Last night’s episode, “The Suicide King,” was all about trust, and family, and the various things that can tear a family apart, and really just how you shouldn’t trust anybody at all, ever, because they’ll beat you with a shovel or not kill the guy who sexually assaulted your girlfriend. Everybody but zombie-bait Beth and Hershel the Wise is now angry at and/or not trusting someone, and Rick Grimes, God bless him, has finally gone completely bananas — and without Daryl “Unlikely Voice of Reason” Dixon by his side, things are looking grim for the Gang of Grimes. (But wait, can’t we say that every week?)
Before we get started on the Dixon showdown and the various new factions that exist within the show, I want to talk about how much I love Chad Coleman AKA Tyreese AKA Cutty from The Wire on this show, already.
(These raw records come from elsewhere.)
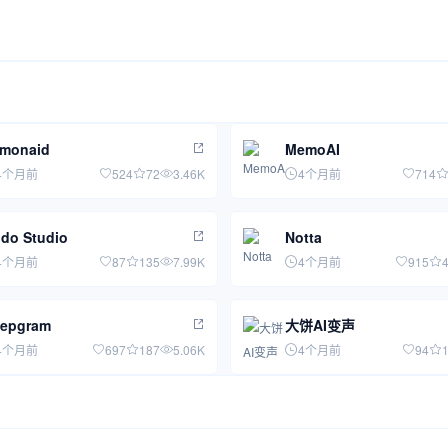
monaid
MemoAI
4个月前
524
72
3.46K
4个月前
714
do Studio
Notta
4个月前
87
135
7.99K
4个月前
915
epgram
大饼AI变声
4个月前
697
187
5.06K
4个月前
94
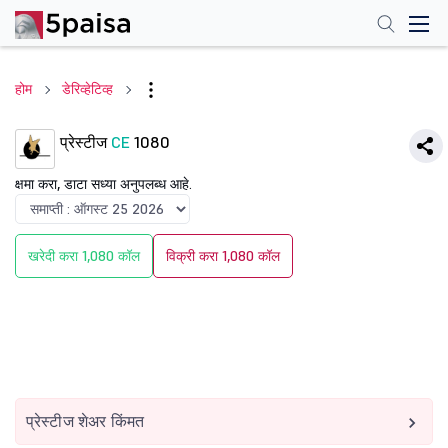
होम
डेरिव्हेटिव्ह
प्रेस्टीज
CE
1080
क्षमा करा, डाटा सध्या अनुपलब्ध आहे.
खरेदी करा 1,080 कॉल
विक्री करा 1,080 कॉल
प्रेस्टीज शेअर किंमत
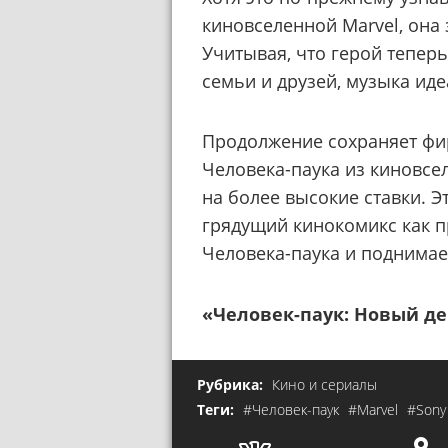
киновселенной Marvel, она
Учитывая, что герой тепер
семьи и друзей, музыка ид
Продолжение сохраняет фи
Человека-паука из киновсе
на более высокие ставки. 
грядущий кинокомикс как 
Человека-паука и поднимае
«Человек-паук: Новый д
Рубрика:
Кино и сериалы
Теги:
#Человек-паук
#Marvel
#Son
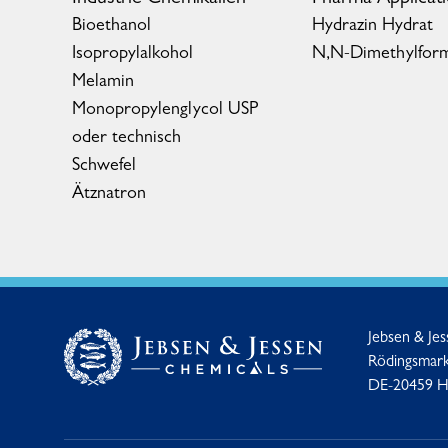
Bioethanol
Hydrazin Hydrat
Isopropylalkohol
N,N-Dimethylfor
Melamin
Monopropylenglycol USP
oder technisch
Schwefel
Ätznatron
Jebsen & Je
Rödingsmark
DE-20459 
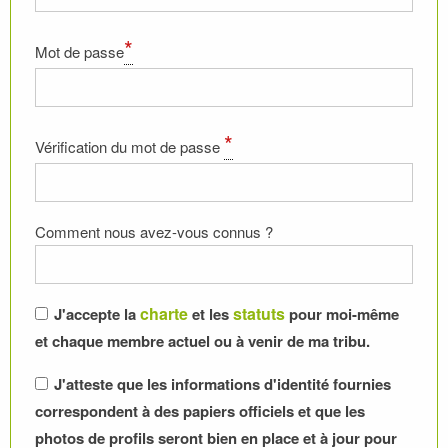
*
Mot de passe
*
Vérification du mot de passe
Comment nous avez-vous connus ?
charte
statuts
J'accepte la
et les
pour moi-même
et chaque membre actuel ou à venir de ma tribu.
J'atteste que les informations d'identité fournies
correspondent à des papiers officiels et que les
photos de profils seront bien en place et à jour pour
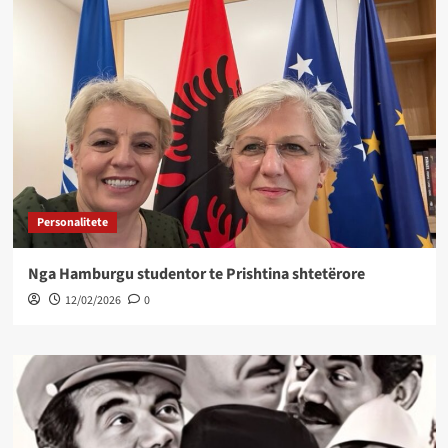
Personalitete
Nga Hamburgu studentor te Prishtina shtetërore
12/02/2026
0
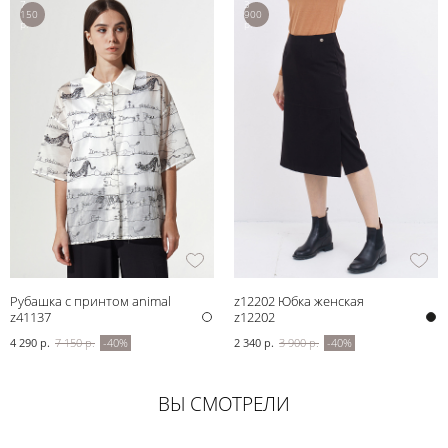
7
3
150
900
р.
р.
Рубашка с принтом animal
z12202 Юбка женская
z41137
z12202
4 290 р.
7 150 р.
-40%
2 340 р.
3 900 р.
-40%
ВЫ СМОТРЕЛИ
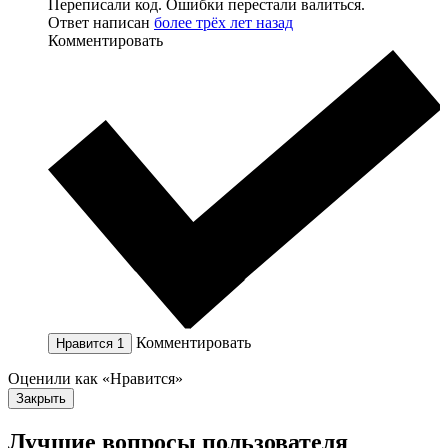
Переписали код. Ошибки перестали валиться.
Ответ написан
более трёх лет назад
Комментировать
Комментировать
Нравится
1
Оценили как «Нравится»
Закрыть
Лучшие вопросы
пользователя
This may be because he’s essentially playing a zombie apocalypse version of Cutty from The Wire, or because Carol said “Daryl has his code — this world needs men like that” and that had me thinking about Omar from The Wire with his code and his shotgun, and how Daryl’s kind of like that with his cross-bow, only Daryl’s not gay (I think) and he doesn’t murder drug dealers. Okay, so maybe Daryl’s not that much like Omar from The Wire, but he is one of the few characters on the show with an open heart and a firm moral code, so yeah. I guess the point is that I want to watch The Wire. Also, I’m tired.
The only thing that can get in the way of Daryl’s good ol’ moral code is his brother Merle, so it’s unfortunate that both brothers walked away from the death match over in Woodbury. We never got to find out if either brother was capable of killing the other, though it didn’t seem like it. Maybe Daryl would have fought harder if Merle had kept kicking him, but when Merle looked at him and said “just follow my lead, little brother,” Daryl was relieved to do so. They fought with the zombies the Governor had added to the spectacle, giving in to the audience’s thirst for blood for jusssstttt enough time for them to get rescued.
Then things got sort of weird. Back at the highway, everyone bickered over who should stay, and who should go. Everyone basically agreed that Michonne — who finally admitted via scowl that she knew Andrea — was untrustworthy and needed to go, eventually. Fine enough. But why would Merle — who was A, absolutely delighted to be there and B, the only person around who knew everything about their evil genius mortal enemy the Governor, be set free? Like, couldn’t Rick have brought him back to the prison to torture him for information? Rick Grimes: good with a pistol, absolutely terrible at decision making. But more on that later. Let’s talk about Daryl.